Gernot Erler, der Russlandbeauftragte der Bundesregierung Foto: dpa

Der ganze Umsetzungsprozess des Minsker Abkommens ist ins Stocken geraten. Doch jetzt gibt es einen neuen Anlauf, sagt der Russlandbeauftragte der Bundesregierung, Gernot Erler.

Stuttgart - Herr Erler, ist der Eindruck richtig, dass sich die Lage in der Ostukraine leicht beruhigt hat?
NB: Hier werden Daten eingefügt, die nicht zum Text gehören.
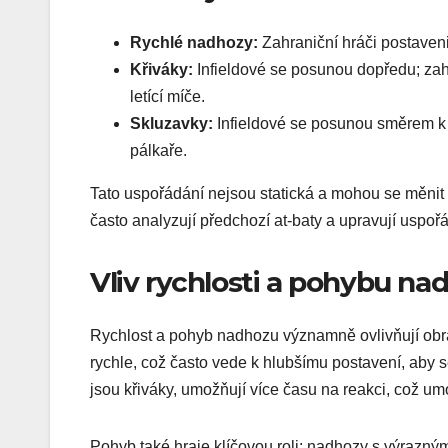
Rychlé nadhozy:
Zahraniční hráči postaveni
Křiváky:
Infieldové se posunou dopředu; za
letící míče.
Skluzavky:
Infieldové se posunou směrem k pu
pálkaře.
Tato uspořádání nejsou statická a mohou se měnit n
často analyzují předchozí at-baty a upravují uspořá
Vliv rychlosti a pohybu na
Rychlost a pohyb nadhozu významně ovlivňují obran
rychle, což často vede k hlubšímu postavení, aby s
jsou křiváky, umožňují více času na reakci, což um
Pohyb také hraje klíčovou roli; nadhozy s výraz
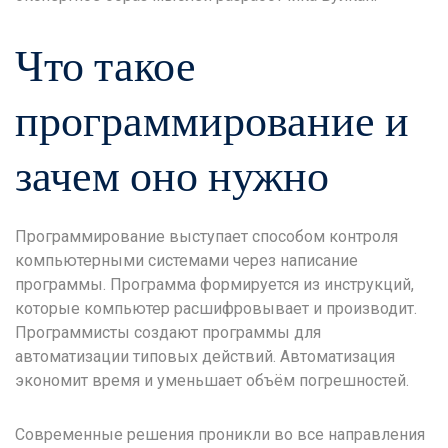
Что такое
программирование и
зачем оно нужно
Программирование выступает способом контроля
компьютерными системами через написание
программы. Программа формируется из инструкций,
которые компьютер расшифровывает и производит.
Программисты создают программы для
автоматизации типовых действий. Автоматизация
экономит время и уменьшает объём погрешностей.
Современные решения проникли во все направления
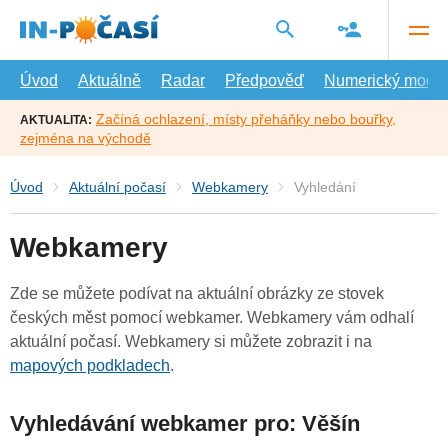
Přejít
na
hlavní
obsah
Úvod
Aktuálně
Radar
Předpověď
Numerický model
Začíná ochlazení, místy přeháňky nebo bouřky,
AKTUALITA:
zejména na východě
Úvod
Aktuální počasí
Webkamery
Vyhledání
Webkamery
Zde se můžete podívat na aktuální obrázky ze stovek
českých měst pomocí webkamer. Webkamery vám odhalí
aktuální počasí. Webkamery si můžete zobrazit i na
mapových podkladech
.
Vyhledávání webkamer pro: Věšín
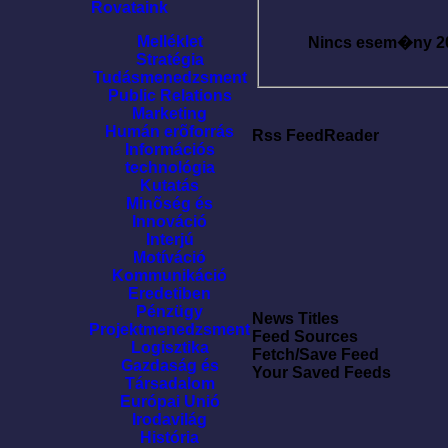
Rovataink
Melléklet
Nincs esem�ny
2
Stratégia
Tudásmenedzsment
Public Relations
Marketing
Humán erõforrás
Rss FeedReader
Információs
technológia
Kutatás
Minõség és
Innováció
Interjú
Motíváció
Kommunikáció
Eredetiben
Pénzügy
News Titles
Projektmenedzsment
Feed Sources
Logisztika
Fetch/Save Feed
Gazdaság és
Your Saved Feeds
Társadalom
Európai Unió
Irodavilág
História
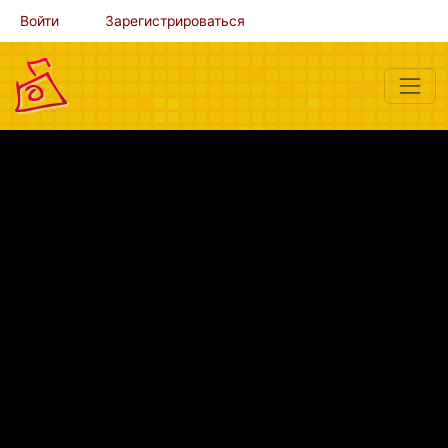
Войти
Зарегистрироваться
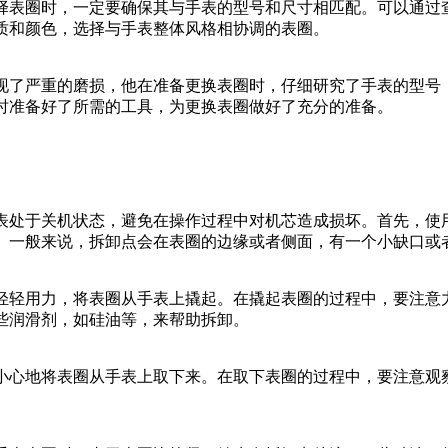
择表圈时，一定要确保其与手表的型号和尺寸相匹配。可以通过
质和颜色，选择与手表整体风格相协调的表圈。
现了严重的磨损，他在准备更换表圈时，仔细研究了手表的型号
时准备好了所需的工具，为更换表圈做好了充分的准备。
表处于关机状态，避免在操作过程中对机芯造成损坏。首先，使
。一般来说，拆卸点会在表圈的边缘或者侧面，有一个小缺口或
轻轻用力，将表圈从手表上撬起。在撬起表圈的过程中，要注意
些润滑剂，如硅油等，来帮助拆卸。
小心地将表圈从手表上取下来。在取下表圈的过程中，要注意观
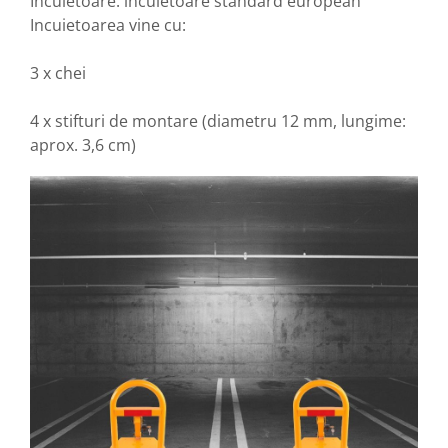
Incuietoare: incuietoare standard european
Incuietoarea vine cu:
3 x chei
4 x stifturi de montare (diametru 12 mm, lungime:
aprox. 3,6 cm)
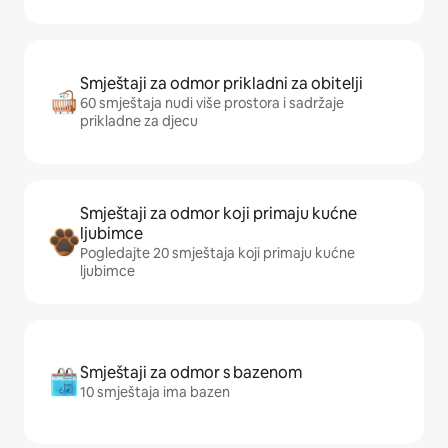
Smještaji za odmor prikladni za obitelji
60 smještaja nudi više prostora i sadržaje
prikladne za djecu
Smještaji za odmor koji primaju kućne
ljubimce
Pogledajte 20 smještaja koji primaju kućne
ljubimce
Smještaji za odmor s bazenom
10 smještaja ima bazen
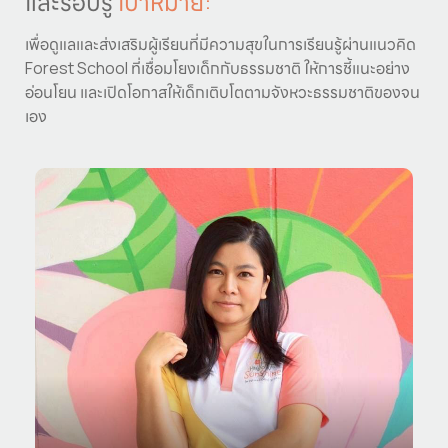
และรอบรู้
เป้าหมาย:
เพื่อดูแลและส่งเสริมผู้เรียนที่มีความสุขในการเรียนรู้ผ่านแนวคิด
Forest School ที่เชื่อมโยงเด็กกับธรรมชาติ ให้การชี้แนะอย่าง
อ่อนโยน และเปิดโอกาสให้เด็กเติบโตตามจังหวะธรรมชาติของจน
เอง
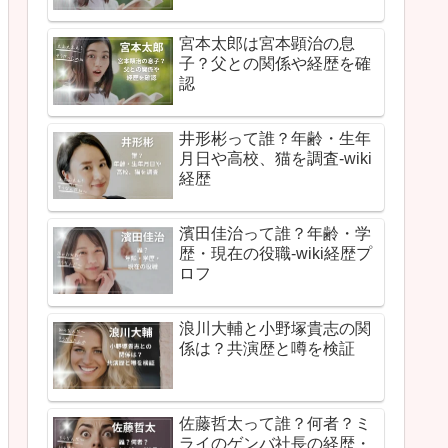
宮本太郎は宮本顕治の息
子？父との関係や経歴を確
認
井形彬って誰？年齢・生年
月日や高校、猫を調査-wiki
経歴
濱田佳治って誰？年齢・学
歴・現在の役職-wiki経歴プ
ロフ
浪川大輔と小野塚貴志の関
係は？共演歴と噂を検証
佐藤哲太って誰？何者？ミ
ライのゲンバ社長の経歴・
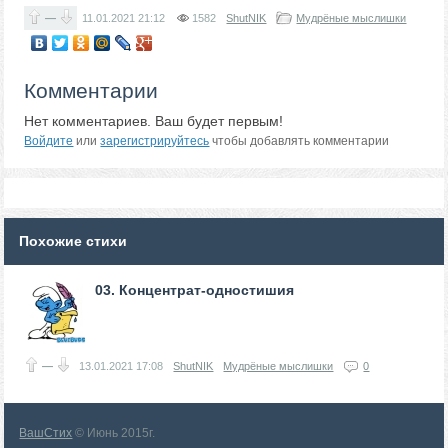
—
11.01.2021
21:12
1582
ShutNIK
Мудрёные мыслишки
Комментарии
Нет комментариев. Ваш будет первым!
Войдите
или
зарегистрируйтесь
чтобы добавлять комментарии
Похожие стихи
03. Концентрат-одностишия
—
13.01.2021
17:08
ShutNIK
Мудрёные мыслишки
0
ВашСтих
© Июнь 2015г.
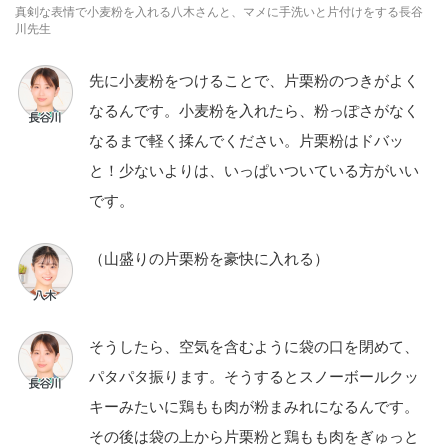
真剣な表情で小麦粉を入れる八木さんと、マメに手洗いと片付けをする長谷
川先生
先に小麦粉をつけることで、片栗粉のつきがよく
なるんです。小麦粉を入れたら、粉っぽさがなく
なるまで軽く揉んでください。片栗粉はドバッ
と！少ないよりは、いっぱいついている方がいい
です。
（山盛りの片栗粉を豪快に入れる）
そうしたら、空気を含むように袋の口を閉めて、
パタパタ振ります。そうするとスノーボールクッ
キーみたいに鶏もも肉が粉まみれになるんです。
その後は袋の上から片栗粉と鶏もも肉をぎゅっと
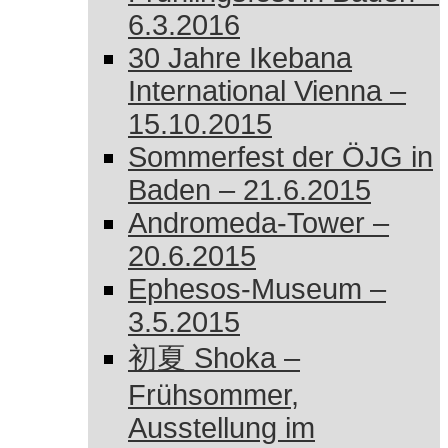
6.3.2016
30 Jahre Ikebana
International Vienna –
15.10.2015
Sommerfest der ÖJG in
Baden – 21.6.2015
Andromeda-Tower –
20.6.2015
Ephesos-Museum –
3.5.2015
初夏 Shoka –
Frühsommer,
Ausstellung im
Eine Entwarnung kann es nicht geben, weil wir von den 13 Punkten, die das Abkommen von Minsk beinhaltet, noch nicht einen einzigen definitiv umgesetzt sehen. Es gibt auch weiterhin Beschuss von beiden Seiten. Insgesamt haben wir seit Beginn des Konflikts 6500 Tote zu beklagen. Das ist eine ganz problematische Situation. Aber seit dem 23. Juli gibt es eine Chance für einen Fortschritt in diesem Prozess.
Und die wäre?
Es wurde der Abzug von leichteren Waffen bis 100 Millimeter in einer Pufferzone von 30 Kilometern vereinbart. Und das wurde mit Nachdruck von der russischen Seite unterstützt. Das ist seit langer Zeit mal wieder eine gute Nachricht, weil der ganze Umsetzungsprozess des Minsker Abkommens ins Stocken zu geraten schien. Jetzt gibt es einen neuen Anlauf.
Und was ist mit den Wahlen?
Am 18. Oktober finden Kommunalwahlen statt, auch in der Ostukraine sind sie geplant. Freilich wird immer noch um die Vorbedingungen gerungen – um eine Verfassungsänderung, um einen Sonderstatus für die Gebiete von Donezk und Lugansk, um eine Amnestie. Da ist noch keine Einigung erzielt worden. Es sieht so aus, dass die Wahlen in den abtrünnigen Gebieten erst später stattfinden. Das Gesamtprogramm von Minsk gerät dadurch in Rückstand.
Die Befürchtungen, dass die Separatisten ihren Einflussbereich weiter ausdehnen, haben sich nicht bewahrheitet, der Vormarsch auf Mariupol ist ausgeblieben. Ist das nicht ein positives Zeichen?
Da muss ich zustimmen. Es wird ja auch von der ukrainischen und russischen Seite sowie von den Sprechern der Separatisten unterstrichen, dass man sich an die Bestimmungen von Minsk halten wird. Gleichzeitig wirft man jeweils der anderen Seite vor, dies nicht zu tun. Die Umsetzung des Abkommens verläuft schleppend, aber es gibt auch keine Ausbrüche aus dem Rahmen.
Hat Moskau die Separatisten in der Ostukraine zurückgepfiffen?
Das vermute ich nicht nur, sondern es ist ganz offensichtlich, dass Russland ganz nachdrücklich für die am 23. Juli getroffene Vereinbarung geworben hat. Auch sahen sich die Separatisten veranlasst, einseitig Vollzug zu verkünden.
Haben die Sanktionen gegen Russland vielleicht doch Wirkung gezeigt?
Es ist schwer zu sagen, welche Einflüsse hier gewirkt haben. Ich bin sicher, dass die Sanktionen auch ihre Rolle spielen. Entscheidend ist, dass ein gewisser Wechsel in der russischen Politik eingetreten ist. Man hatte eine Zeit lang den Eindruck, dass Russland rein auf Konfrontationskurs gegangen ist – Stichwort Krim-Annexion und Unterstützung der Separatisten. Inzwischen sieht die russische Politik eine Chance, bei der Umsetzung des Minsker Abkommens in die Offensive zu kommen. Es ist eine Offensive, die darauf abzielt, die Isolierung aufzubrechen, in die Russland geraten ist.
Nach dem Abschluss des Iran-Abkommens hat US-Präsident Barack Obama den russischen Staatschef Wladimir Putin gelobt. Mit einer bestimmten Absicht?
Ich glaube, dass das auf keinen Fall zufällig gewesen ist. Das ist ein klares Signal, dass der Westen eine konstruktive russische Führung bei der Lösung von internationalen Problemen braucht. Es sieht danach aus, dass Russland ein Interesse daran hat, nicht dauerhaft in einer Ecke zu verharren. Auch der ukrainische Präsident Petro Poroschenko ist darauf bedacht, die Lage nicht eskalieren zu lassen. Es ist aber schwer einzuschätzen, wie stark seine Position ist. Man muss sehen, dass sich die wirtschaftliche Lage in seinem Land zuspitzt.